Лейсман облизнул пересохшие губы.
— Не помню, кажется… а… нет, не помню. Нет, не помню, — повторил он еще раз, не в силах оторваться от ничего не выражающих, тускло-стеклянных глаз Тимофеева.
— Он сказал тебе, что ты умеешь легко перешагивать через трупы, но делаешь это трусливо и с оглядкой. И из-за своей трусости и гипертрофированного желания не оступиться, не ошибиться, обезопасить себя от всех мыслимых осложнений ты всегда будешь вторым. Ты можешь даже убить первого, сказал тогда Вишневский, но и после этого ты не станешь первым, потому что, пока ты будешь оглядываться, через тебя перешагнет третий. И Вишневский назвал имена. Ты засмеялся тогда, ты не обратил на это внимания. Ты, такой умный человек, вдруг не прислушался к словам Вишневского, а зря. Потому что все сказанное человеком, которому ввели пять «кубов» перцептина, является истиной в последней инстанции. Ты помнишь, какие имена назвал Вишневский?
— Нет, — прислонившись к дверному косяку, пробормотал Лейсман.
Тимофеев улыбнулся и положил ему руку на плечо. Лейсман вздрогнул и побледнел еще больше.
— Первый был Анкутдинов, — сказал Тимофеев, — второй, ясно, ты. А кто третий, ты помнишь имя третьего?
— Ты… твое имя.
— Вот именно, — сказал Тимофеев, легонько приобняв Лейсмана за шею.
— Александр Иваныч, — быстро заговорил Лейсман, — мы можем договориться, Алексан… Эй, Петров, Калиниченко, Вертел, сюда!.. — вдруг завопил он мерзким фальцетом старого кастрата.
— Слишком поздно, Аркаша, — процедил Тимофеев, все так же не разжимая великолепных белых зубов. — Слишком поздно.
И одним резким мощным движением он свернул Лейсману шею. Хрустнули позвонки, глаза финдиректора нелепо выпучились, язык завернулся набок… Тимофеев разжал руки, и обмякшее тело Лейсмана медленно сползло на пол.
— Жалкий выродок, — пробормотал Тимофеев, — да в тот момент, когда ты обрек Тимура на смерть, ты сам подписал себе смертный приговор…
Он вышел в вестибюль, где встретил бегущих навстречу встревоженных охранников. Движением руки он остановил их.

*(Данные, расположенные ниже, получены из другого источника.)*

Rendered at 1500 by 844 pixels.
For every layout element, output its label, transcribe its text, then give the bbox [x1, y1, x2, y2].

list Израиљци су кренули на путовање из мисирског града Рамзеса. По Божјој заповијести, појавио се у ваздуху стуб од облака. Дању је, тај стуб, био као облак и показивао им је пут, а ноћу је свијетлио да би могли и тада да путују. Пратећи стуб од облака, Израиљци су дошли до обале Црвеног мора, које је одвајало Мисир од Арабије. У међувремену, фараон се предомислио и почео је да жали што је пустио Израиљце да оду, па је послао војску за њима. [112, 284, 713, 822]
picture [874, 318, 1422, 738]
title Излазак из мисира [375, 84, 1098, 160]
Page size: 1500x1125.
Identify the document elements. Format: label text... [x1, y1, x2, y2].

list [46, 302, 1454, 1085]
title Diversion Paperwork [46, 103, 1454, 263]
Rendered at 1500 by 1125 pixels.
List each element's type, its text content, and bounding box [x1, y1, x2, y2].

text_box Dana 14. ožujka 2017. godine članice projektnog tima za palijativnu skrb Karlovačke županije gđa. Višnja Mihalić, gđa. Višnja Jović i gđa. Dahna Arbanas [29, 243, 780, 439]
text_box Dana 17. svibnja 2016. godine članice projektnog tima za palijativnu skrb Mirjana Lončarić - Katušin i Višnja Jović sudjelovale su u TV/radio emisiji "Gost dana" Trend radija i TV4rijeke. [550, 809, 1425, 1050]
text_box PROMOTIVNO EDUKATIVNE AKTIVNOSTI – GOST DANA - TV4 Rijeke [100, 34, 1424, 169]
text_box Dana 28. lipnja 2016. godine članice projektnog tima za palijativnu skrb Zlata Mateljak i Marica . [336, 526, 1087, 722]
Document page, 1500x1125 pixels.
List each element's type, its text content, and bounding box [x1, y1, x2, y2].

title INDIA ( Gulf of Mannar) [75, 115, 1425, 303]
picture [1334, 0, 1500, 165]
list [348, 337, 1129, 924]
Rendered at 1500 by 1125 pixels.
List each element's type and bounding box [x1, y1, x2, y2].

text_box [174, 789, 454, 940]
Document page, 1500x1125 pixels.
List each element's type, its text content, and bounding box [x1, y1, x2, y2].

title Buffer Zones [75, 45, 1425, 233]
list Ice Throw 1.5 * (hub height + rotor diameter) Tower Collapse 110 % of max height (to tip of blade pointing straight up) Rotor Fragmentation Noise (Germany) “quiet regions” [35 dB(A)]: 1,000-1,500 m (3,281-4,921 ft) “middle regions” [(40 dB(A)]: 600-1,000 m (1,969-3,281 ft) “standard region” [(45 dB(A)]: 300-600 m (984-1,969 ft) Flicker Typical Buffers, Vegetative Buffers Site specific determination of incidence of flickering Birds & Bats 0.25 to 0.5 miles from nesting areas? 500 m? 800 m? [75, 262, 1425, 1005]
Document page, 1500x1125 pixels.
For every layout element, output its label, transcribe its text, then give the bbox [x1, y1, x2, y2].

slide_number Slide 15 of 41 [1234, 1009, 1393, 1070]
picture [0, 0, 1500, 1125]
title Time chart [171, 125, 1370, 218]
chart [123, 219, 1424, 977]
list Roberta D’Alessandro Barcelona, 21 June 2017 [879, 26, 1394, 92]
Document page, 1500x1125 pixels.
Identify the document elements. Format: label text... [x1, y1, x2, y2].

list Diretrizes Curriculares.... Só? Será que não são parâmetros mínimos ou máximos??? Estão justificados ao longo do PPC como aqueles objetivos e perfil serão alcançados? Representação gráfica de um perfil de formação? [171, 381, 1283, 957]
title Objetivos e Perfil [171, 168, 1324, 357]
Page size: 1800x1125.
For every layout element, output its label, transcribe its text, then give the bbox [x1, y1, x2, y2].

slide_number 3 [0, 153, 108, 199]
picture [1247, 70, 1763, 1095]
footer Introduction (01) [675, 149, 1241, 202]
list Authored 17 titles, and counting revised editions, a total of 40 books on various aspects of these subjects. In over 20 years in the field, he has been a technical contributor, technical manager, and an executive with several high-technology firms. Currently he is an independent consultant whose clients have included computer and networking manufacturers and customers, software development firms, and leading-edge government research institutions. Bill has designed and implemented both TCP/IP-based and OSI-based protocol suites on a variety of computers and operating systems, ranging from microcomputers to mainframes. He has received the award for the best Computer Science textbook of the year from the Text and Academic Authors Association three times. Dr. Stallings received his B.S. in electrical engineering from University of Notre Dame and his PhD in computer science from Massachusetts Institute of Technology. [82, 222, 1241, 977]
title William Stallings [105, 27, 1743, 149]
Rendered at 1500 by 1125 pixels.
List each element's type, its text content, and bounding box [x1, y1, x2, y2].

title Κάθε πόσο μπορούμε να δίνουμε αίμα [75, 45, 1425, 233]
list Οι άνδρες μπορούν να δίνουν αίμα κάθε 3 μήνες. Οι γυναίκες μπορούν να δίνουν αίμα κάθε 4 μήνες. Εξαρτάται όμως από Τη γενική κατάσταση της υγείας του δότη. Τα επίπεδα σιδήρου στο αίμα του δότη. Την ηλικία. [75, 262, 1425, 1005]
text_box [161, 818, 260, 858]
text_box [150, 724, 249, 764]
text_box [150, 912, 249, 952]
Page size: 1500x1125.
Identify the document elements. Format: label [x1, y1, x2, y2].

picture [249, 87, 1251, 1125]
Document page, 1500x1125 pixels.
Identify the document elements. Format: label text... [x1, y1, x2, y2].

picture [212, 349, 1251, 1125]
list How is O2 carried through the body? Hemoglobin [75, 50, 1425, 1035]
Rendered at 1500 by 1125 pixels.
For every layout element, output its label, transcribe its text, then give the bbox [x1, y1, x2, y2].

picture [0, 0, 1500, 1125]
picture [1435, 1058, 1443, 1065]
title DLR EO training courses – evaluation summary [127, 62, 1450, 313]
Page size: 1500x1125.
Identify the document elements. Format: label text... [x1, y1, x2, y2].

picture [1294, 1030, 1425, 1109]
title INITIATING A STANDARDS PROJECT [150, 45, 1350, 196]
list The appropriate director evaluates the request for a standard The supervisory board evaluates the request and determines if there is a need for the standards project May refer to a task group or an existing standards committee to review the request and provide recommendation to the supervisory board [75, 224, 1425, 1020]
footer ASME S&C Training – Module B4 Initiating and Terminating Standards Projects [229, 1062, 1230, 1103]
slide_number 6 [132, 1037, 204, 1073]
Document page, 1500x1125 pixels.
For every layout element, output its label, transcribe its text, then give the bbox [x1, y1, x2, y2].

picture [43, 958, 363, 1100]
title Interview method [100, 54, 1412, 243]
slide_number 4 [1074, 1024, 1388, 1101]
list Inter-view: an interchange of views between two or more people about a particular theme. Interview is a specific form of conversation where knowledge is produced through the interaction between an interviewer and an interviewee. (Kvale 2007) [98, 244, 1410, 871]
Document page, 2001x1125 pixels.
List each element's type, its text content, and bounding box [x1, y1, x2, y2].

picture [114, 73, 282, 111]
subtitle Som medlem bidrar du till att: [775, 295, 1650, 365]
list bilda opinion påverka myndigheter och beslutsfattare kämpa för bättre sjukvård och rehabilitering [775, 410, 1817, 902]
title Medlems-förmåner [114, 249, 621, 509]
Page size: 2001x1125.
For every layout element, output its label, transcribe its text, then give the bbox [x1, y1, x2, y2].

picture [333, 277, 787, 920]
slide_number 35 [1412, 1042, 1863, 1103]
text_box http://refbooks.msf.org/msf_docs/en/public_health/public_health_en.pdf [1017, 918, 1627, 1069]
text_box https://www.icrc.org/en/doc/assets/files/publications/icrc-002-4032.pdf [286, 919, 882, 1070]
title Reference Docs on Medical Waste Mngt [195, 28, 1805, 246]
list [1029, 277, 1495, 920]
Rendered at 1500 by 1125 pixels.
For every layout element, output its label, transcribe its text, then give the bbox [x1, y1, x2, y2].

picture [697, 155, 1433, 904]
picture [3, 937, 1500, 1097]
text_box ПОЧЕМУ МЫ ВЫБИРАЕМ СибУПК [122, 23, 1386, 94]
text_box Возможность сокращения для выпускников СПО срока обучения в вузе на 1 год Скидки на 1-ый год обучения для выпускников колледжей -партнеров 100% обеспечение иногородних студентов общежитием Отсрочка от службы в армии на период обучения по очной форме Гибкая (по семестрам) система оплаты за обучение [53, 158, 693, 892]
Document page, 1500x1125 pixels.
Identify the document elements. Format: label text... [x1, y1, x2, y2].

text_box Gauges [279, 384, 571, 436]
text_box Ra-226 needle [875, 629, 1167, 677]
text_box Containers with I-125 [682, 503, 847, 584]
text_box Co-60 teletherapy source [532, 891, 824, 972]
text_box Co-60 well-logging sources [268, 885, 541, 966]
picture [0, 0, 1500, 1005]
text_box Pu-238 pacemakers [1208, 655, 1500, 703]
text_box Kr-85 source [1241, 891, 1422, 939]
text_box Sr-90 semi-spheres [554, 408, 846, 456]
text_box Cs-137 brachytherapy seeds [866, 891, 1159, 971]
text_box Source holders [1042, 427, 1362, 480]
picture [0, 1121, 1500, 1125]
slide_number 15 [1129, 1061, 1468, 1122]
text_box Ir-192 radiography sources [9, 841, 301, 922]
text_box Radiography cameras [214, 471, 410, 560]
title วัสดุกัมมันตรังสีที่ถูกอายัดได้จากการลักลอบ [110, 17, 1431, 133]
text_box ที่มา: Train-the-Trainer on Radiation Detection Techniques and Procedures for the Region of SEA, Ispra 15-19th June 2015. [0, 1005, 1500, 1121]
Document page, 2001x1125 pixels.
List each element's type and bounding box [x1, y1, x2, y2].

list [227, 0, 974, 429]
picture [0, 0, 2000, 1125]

— Лейсман говорит с президентом, — произнес он, — не стоит их беспокоить.
— Но нас же… — начал было один из амбалов.
Тимофеев косо посмотрел на него, и здоровенный детина виновато потупился под взглядом шефа.
— Можете считать, что вам почудилось, — сказал он. — Вертел, тащи-ка в машину Светлова, мы уезжаем. А ты, Калина, волоки туда же «мусора», которого я влегкую вырубил.
— «Мусора»? — переспросил Калина, он же Калиниченко, среднего роста крепыш с тупыми светлыми глазками и темным ежиком на круглой голове. — Ты же говорил, что…
— Экие вы сегодня разговорчивые! — рявкнул Тимофеев. — Я сказал!..
Те разбежались выполнять приказания, а Тимофеев глянул на часы и произнес:
— Очень хорошо… У меня есть еще пять с половиной минут.
И с этими словами он решительно шагнул к двери, ведущей в секретный бункер перцептиновой лаборатории.